En effet, Rusbridger était partisan de laisser filer le déficit d’exploitation, considérant que les nouvelles éditions, américaine et australienne notamment, permettraient d’absorber ces pertes, avec l’aide du solide Scott Trust. Mais il n’en a rien été et Alan Rusbridger, malgré ses indéniables qualités, a laissé une ardoise de 30 millions de livres sterling, ce qui va impliquer des changements notables et vraisemblablement des licenciements, comme l’a expliqué le NYT. Mais il y a plus grave dans la différence de gestion et de conception, Alan Rusbridger a toujours été fermement opposé à l’accès payant au site du Guardian, car il pensait que ce devait être la vitrine du quotidien papier, vitrine chargée de drainer des lecteurs potentiels du site vers le quotidien imprimé, espoir qui a été rapidement déçu.

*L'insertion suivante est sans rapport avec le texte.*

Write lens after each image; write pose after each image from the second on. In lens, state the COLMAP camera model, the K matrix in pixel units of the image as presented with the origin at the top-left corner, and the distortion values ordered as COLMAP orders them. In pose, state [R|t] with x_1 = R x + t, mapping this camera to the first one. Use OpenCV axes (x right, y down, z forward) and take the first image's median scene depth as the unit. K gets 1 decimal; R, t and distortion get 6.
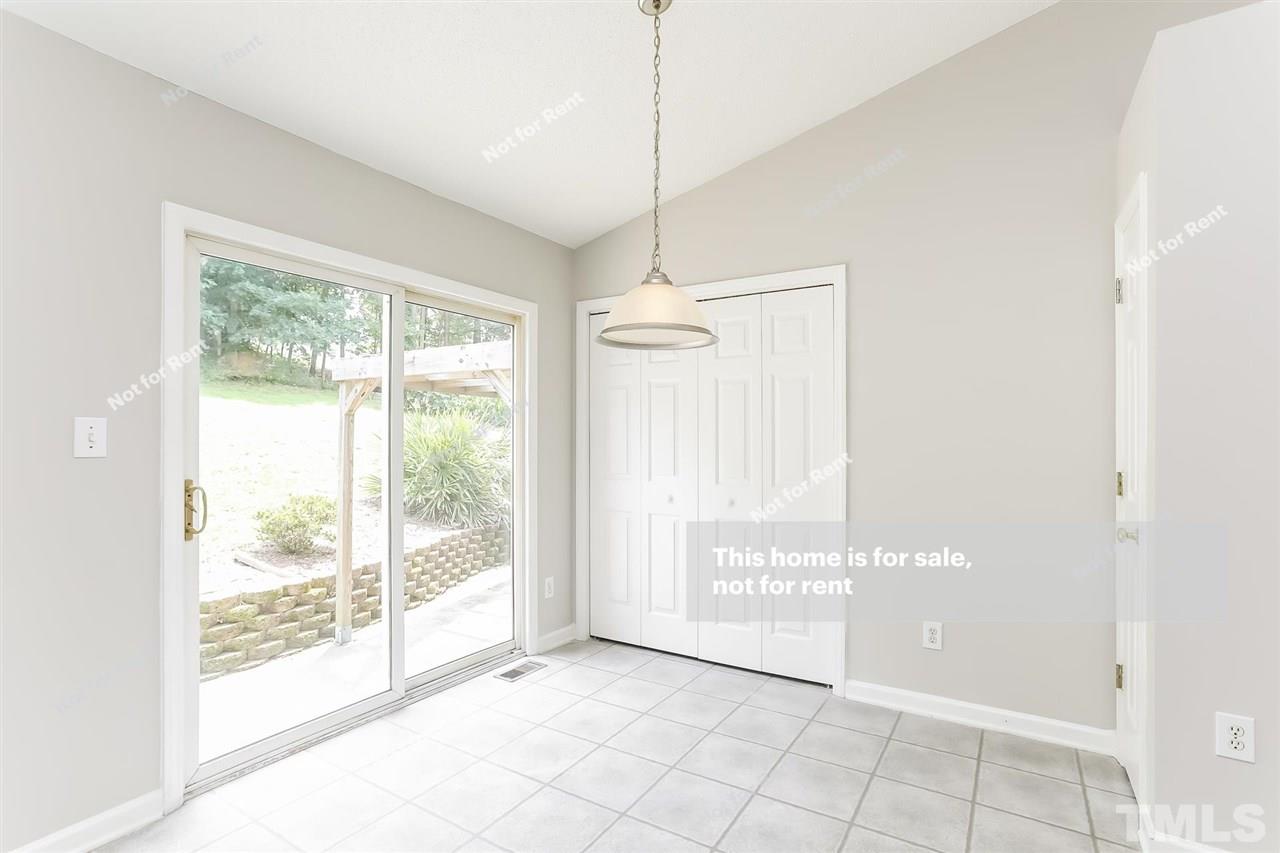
lens RADIAL K [[627.7, 0, 637.7], [0, 627.7, 440.0], [0, 0, 1]] dist [-0.047563, 0.039733]
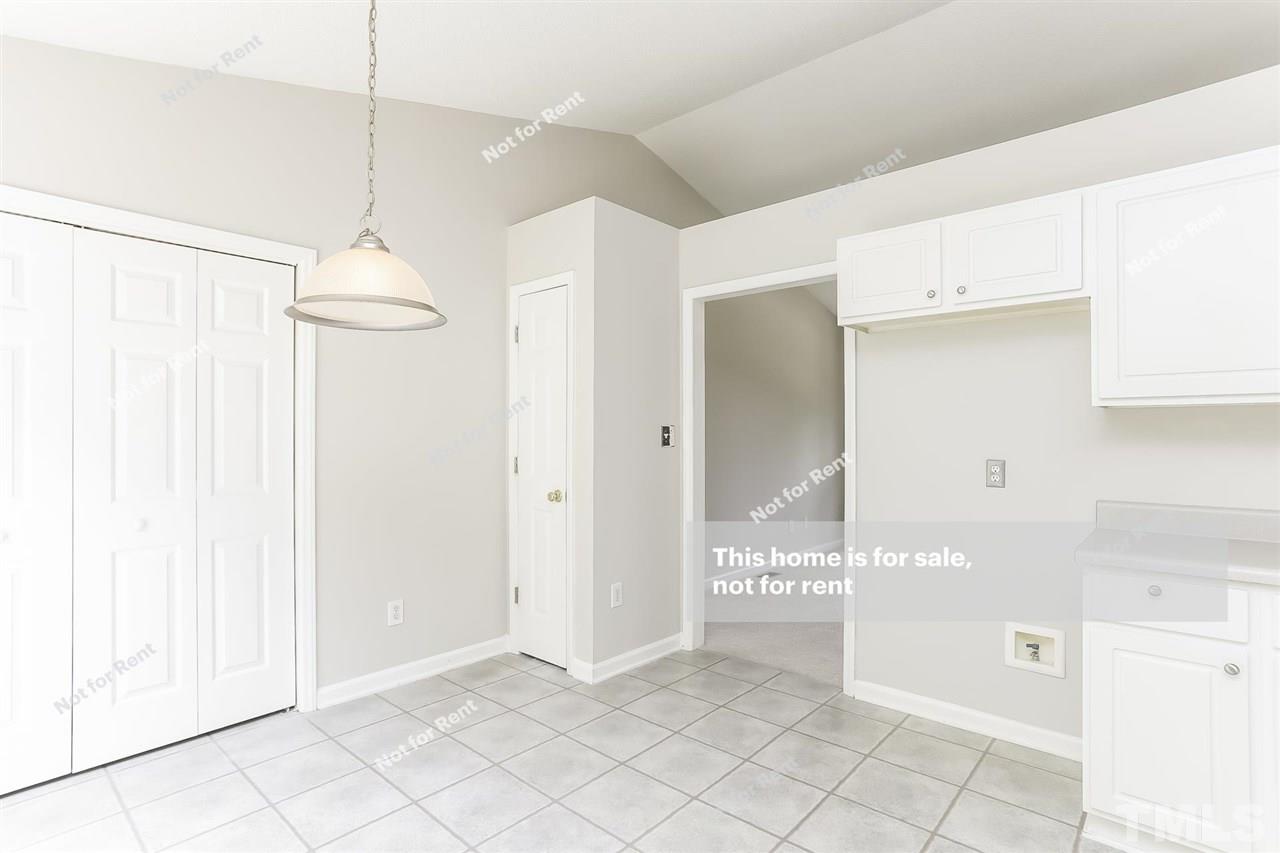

Or son ex-adjointe et désormais successeur, Katharine Viner, est, au contraire, convaincue que l’accès au site doit être payant et que l’information ne saurait en aucun cas être gratuite. Mieux même, elle connaît, apprécie et admire Mediapart (inconnu de son prédécesseur) et entend engager le Guardian sur cette noble voie de l’indépendance totale. C’est la raison pour laquelle elle a récemment envoyé un émissaire pour rencontrer Edwy Plenel dans les locaux de Mediapart, Tony Danker, qui, depuis 2013, a été chargé de mettre en place l’application payante de l’accès au Guardian pour tablettes et smartphones. Il n’y a pas si longtemps on regardait la presse britannique avec admiration, ce sont désormais les journalistes britanniques qui traversent la Manche pour prendre Mediapart comme modèle d’indépendance éditoriale et économique. Un juste retour des choses.